#### SUPPLIED INFORMATION ####
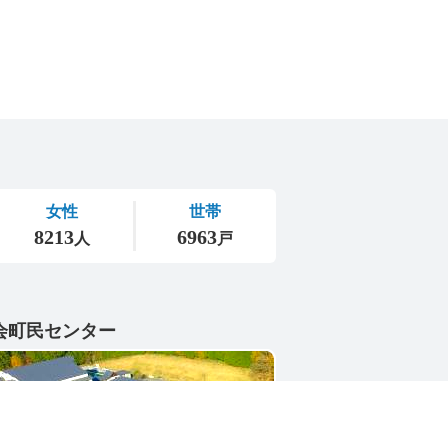
会町民センター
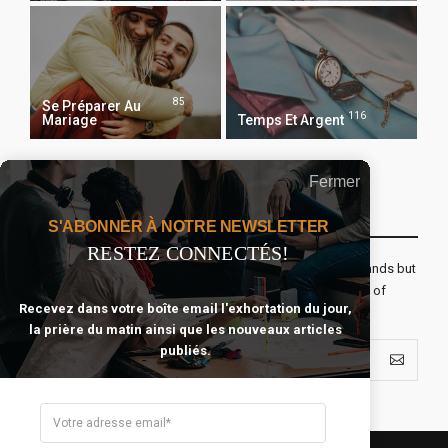
85
Se Préparer Au
116
Mariage
Temps Et Argent
Fermer
Recevoir Notre Newsletter Chaque Matin
S'ABONNER À NOTRE NEWSLETTER
RESTEZ CONNECTÉS!
The real voyage of discovery consists not in seeking new lands but
seeing with new eyes. All journeys have secret destinations of
Recevez dans votre boîte email l'exhortation du jour,
which the traveler is unaware.
la prière du matin ainsi que les nouveaux articles
publiés.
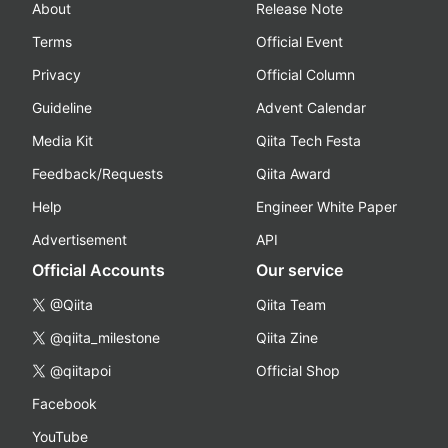
About
Release Note
Terms
Official Event
Privacy
Official Column
Guideline
Advent Calendar
Media Kit
Qiita Tech Festa
Feedback/Requests
Qiita Award
Help
Engineer White Paper
Advertisement
API
Official Accounts
Our service
@Qiita
Qiita Team
@qiita_milestone
Qiita Zine
@qiitapoi
Official Shop
Facebook
YouTube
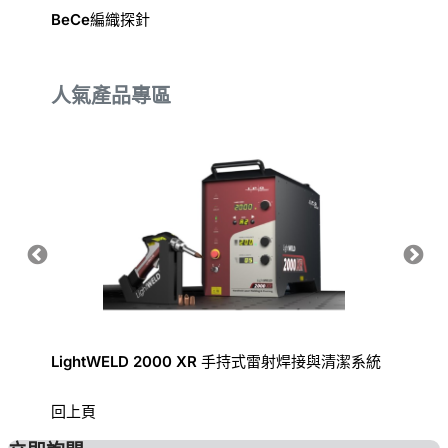
型技術
BeCe編織探針
Syno
人氣產品專區
LightWELD 2000 XR 手持式雷射焊接與清潔系統
手持式
回上頁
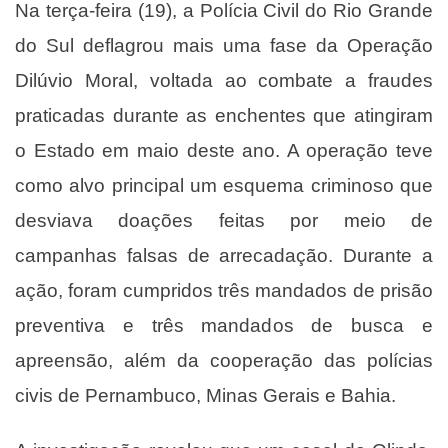
Na terça-feira (19), a Polícia Civil do Rio Grande
do Sul deflagrou mais uma fase da Operação
Dilúvio Moral, voltada ao combate a fraudes
praticadas durante as enchentes que atingiram
o Estado em maio deste ano. A operação teve
como alvo principal um esquema criminoso que
desviava doações feitas por meio de
campanhas falsas de arrecadação. Durante a
ação, foram cumpridos três mandados de prisão
preventiva e três mandados de busca e
apreensão, além da cooperação das polícias
civis de Pernambuco, Minas Gerais e Bahia.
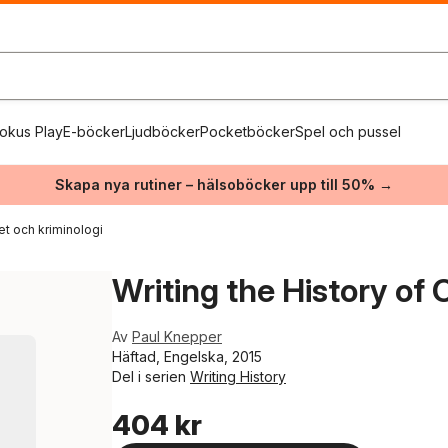
okus Play
E-böcker
Ljudböcker
Pocketböcker
Spel och pussel
Skapa nya rutiner – hälsoböcker upp till 50% →
et och kriminologi
Writing the History of 
Av
Paul Knepper
Häftad, Engelska, 2015
Del i serien
Writing History
404 kr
####
__TASK INSTRUCTIONS__
Every line containing the string "mandados" should be pulled from the listing and copied.

__SOLUTION__
ação, foram cumpridos três mandados de prisão
preventiva e três mandados de busca e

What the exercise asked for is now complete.